Un pugno nello stomaco. Paola Deffendi, la madre di Giulio, il giovane ricercatore ucciso quattro anni fa al Cairo dove si trovava per uno studio che gli era stato commissionato dall’Università di Cambridge sul sindacato degli ambulanti, raccontò di aver riconosciuto il figlio dalla punta del naso.
Il giovane era stato a lungo e ripetutamente torturato prima di essere ammazzato e gettato come un manichino smembrato in un fosso ai margini dell’autostrada che dal Cairo porta ad Alessandria d’Egitto. Il suo volto era irriconoscibile e lo strazio supremo della morte di un figlio andava ad aggiungersi all’orrore della certezza che la morte era sopraggiunta dopo giorni interminabili di una sofferenza atroce e indicibile.
Oggi Giulio Regeni avrebbe 32 anni. Suo padre Claudio, la madre Paola, insieme al loro avvocato, Alessandra Ballerini, hanno scritto un libro, edito da Feltrinelli, dal 23 gennaio nelle librerie: “Giulio fa cose”. Perché Giulio continua a indicarci la via della verità e per questo è ancora tra noi, è uno dei nostri figli che va all’estero per studiare, capire, conoscere, lavorare, e a cui la politica italiana, europea e egiziana devono la verità, accantonando “le ragioni di Stato”.
Era scomparso la sera del 25 gennaio. Il suo corpo privo di vita e di identità fu ritrovato il 3 febbraio. Una settimana in cui fu inghiottito dal nulla, in una dimensione senza storia e senza umanità, l’orrore assoluto. Questo incubo tuttavia fu ordinato e inflitto da uomini che hanno un nome e avevano delle motivazioni precise per quanto aberranti. Ci sono esecutori e mandanti ancora nell’oscurità. A distanza di quattro anni la verità sulla fine di Giulio Regeni è ancora un mistero di cui si intuiscono solo i contorni: cinque funzionari dei servizi segreti egiziani sono sotto inchiesta con l’accusa di aver partecipato al suo sequestro.
Ancora inutili gli appelli, le mobilitazioni anche a livello internazionale, l’inchiesta della procura della Repubblica di Roma, l’istituzione di una commissione d’inchiesta parlamentare che si è insediata solo il tre dicembre del 2019, le visite di Stato, l’ultima quella del presidente del Consiglio Conte al presidente egiziano Al Sisi è della scorsa estate.
Prima di lui il presidente della Camera Fico, anch’egli in visita al Cairo, aveva chiesto con forza alle autorità egiziane di fare piena luce sull’accaduto. Aiuto e solidarietà chiesta dal presidente della Camera anche in ambito europeo. «Oggi ci sentiamo meno soli nell’affrontare il caso, per me – aveva dichiarato Fico durante il suo viaggio in Germania a giugno 2019 – l’importante è stato portare la questione dell’Europa, qui a Berlino. La solidarietà a livello europeo è essenziale perché Giulio Regeni era un ricercatore, uno studioso italiano ed europeo. Continueremo a lavorare per ottenere la verità su quello che è accaduto percorrendo tutte le strade che le istituzioni possono percorrere agendo in sincronia».

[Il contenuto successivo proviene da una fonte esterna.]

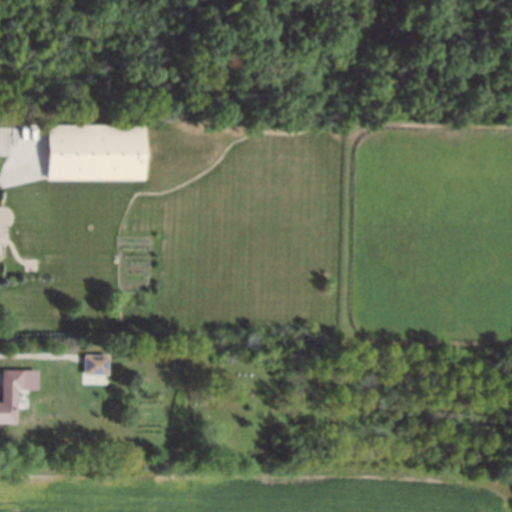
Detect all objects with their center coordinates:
building: (93, 151)
building: (103, 153)
road: (27, 167)
crop: (433, 234)
crop: (241, 239)
building: (13, 390)
building: (13, 391)
crop: (243, 488)
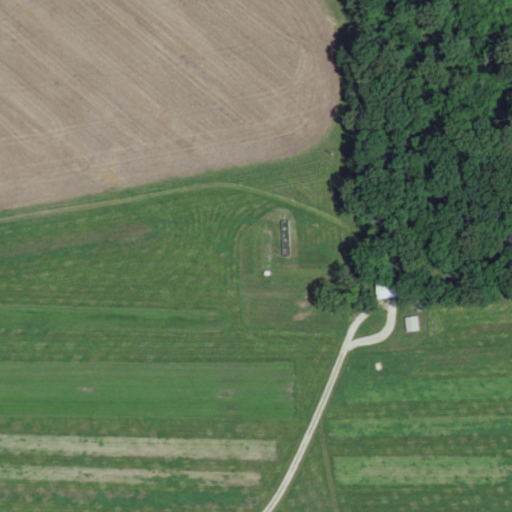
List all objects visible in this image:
building: (387, 291)
road: (320, 420)
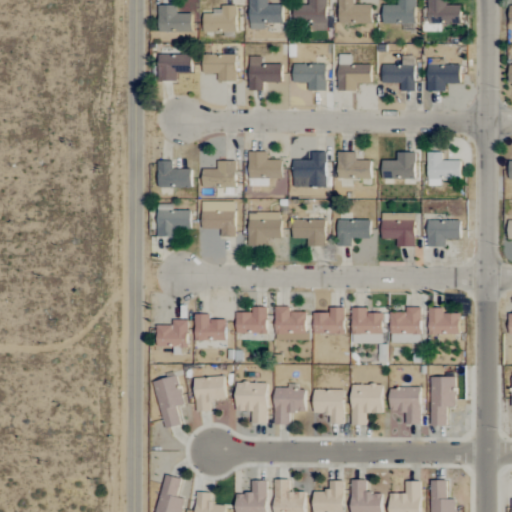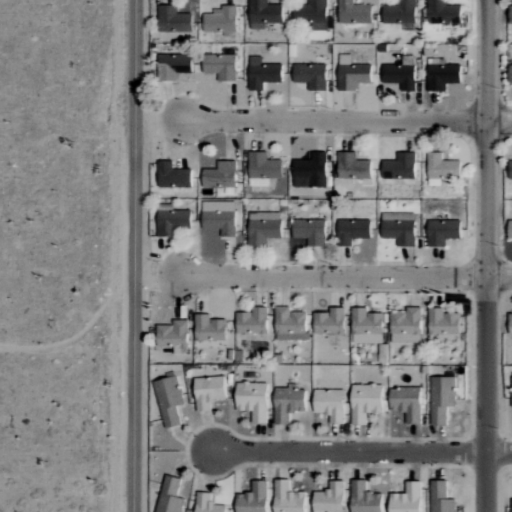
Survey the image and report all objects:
building: (353, 13)
building: (400, 13)
building: (444, 13)
building: (264, 14)
building: (312, 15)
building: (510, 15)
building: (174, 20)
building: (221, 21)
building: (174, 66)
building: (220, 67)
building: (263, 74)
building: (352, 74)
building: (402, 74)
building: (510, 74)
building: (442, 75)
building: (311, 76)
road: (347, 121)
building: (263, 166)
building: (353, 167)
building: (400, 167)
building: (441, 169)
building: (510, 170)
building: (310, 171)
building: (173, 175)
building: (220, 175)
building: (221, 216)
building: (173, 222)
building: (263, 227)
building: (399, 228)
building: (510, 229)
building: (310, 231)
building: (352, 231)
building: (442, 232)
road: (135, 256)
road: (487, 256)
road: (348, 275)
building: (252, 321)
building: (329, 322)
building: (443, 322)
building: (290, 324)
building: (510, 324)
building: (367, 327)
building: (210, 328)
building: (173, 335)
building: (209, 392)
building: (442, 399)
building: (170, 400)
building: (253, 400)
building: (365, 402)
building: (407, 403)
building: (288, 404)
building: (330, 404)
road: (362, 450)
building: (169, 495)
building: (440, 497)
building: (253, 498)
building: (288, 498)
building: (330, 498)
building: (364, 498)
building: (406, 498)
building: (206, 503)
building: (511, 506)
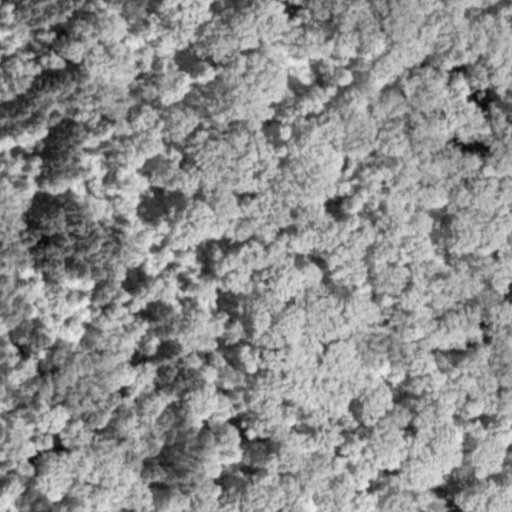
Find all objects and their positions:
park: (255, 255)
road: (214, 422)
road: (425, 493)
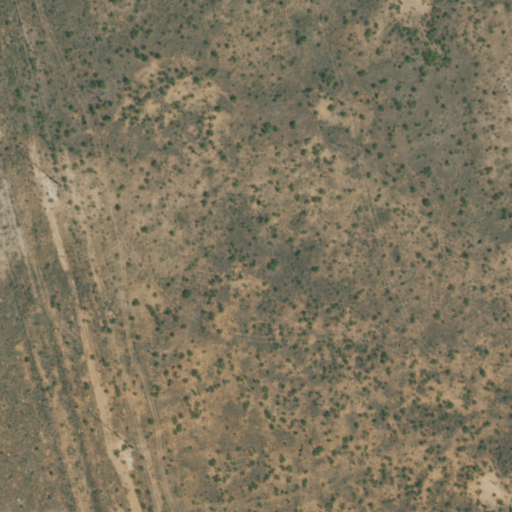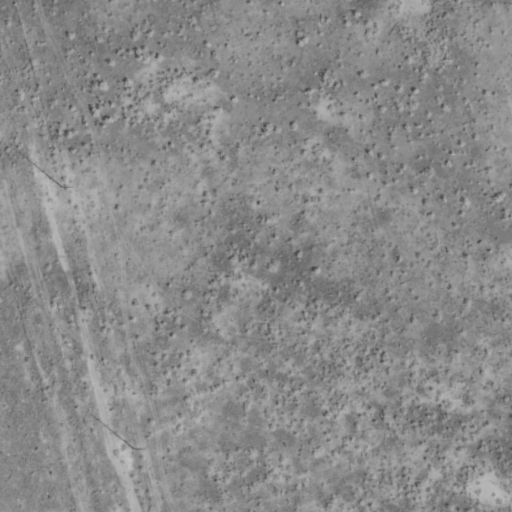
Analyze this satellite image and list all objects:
power tower: (60, 183)
power tower: (128, 449)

Ma la verità, così come i colpevoli, restano ancora e nonostante tutto nel buio, dopo quattro anni di false piste e bugie. Lo scorso dicembre, il procuratore Sergio Colaiocco e il procuratore facente funzioni di Roma, Michele Prestipino, hanno spiegato che l’Egitto ha messo in atto almeno quattro depistaggi per sviare le indagini sulla morte di Giulio.
La famiglia di Giulio però non si arrende e chiede «una verità processuale nei confronti di chi ha deciso sul destino della sua e delle nostre vite, di chi lo ha torturato, chi ha sviato le indagini, chi ha permesso e permette tutto ciò. Su Giulio sono stati violati tutti i diritti umani, compreso il diritto ad avere la verità».
Non si arrendono i suoi amici che organizzano marce e manifestazioni in varie piazze, oltre a quella di Fiumicello, paese natale di Giulio per il 25 gennaio; non si arrende l’opinione pubblica che chiede di sapere perché un giovane uomo non ancora trentenne, uno studioso, un cittadino del mondo, possa essere fatto sparire in una metropoli nel terzo millennio per poi essere ucciso dopo orrende torture.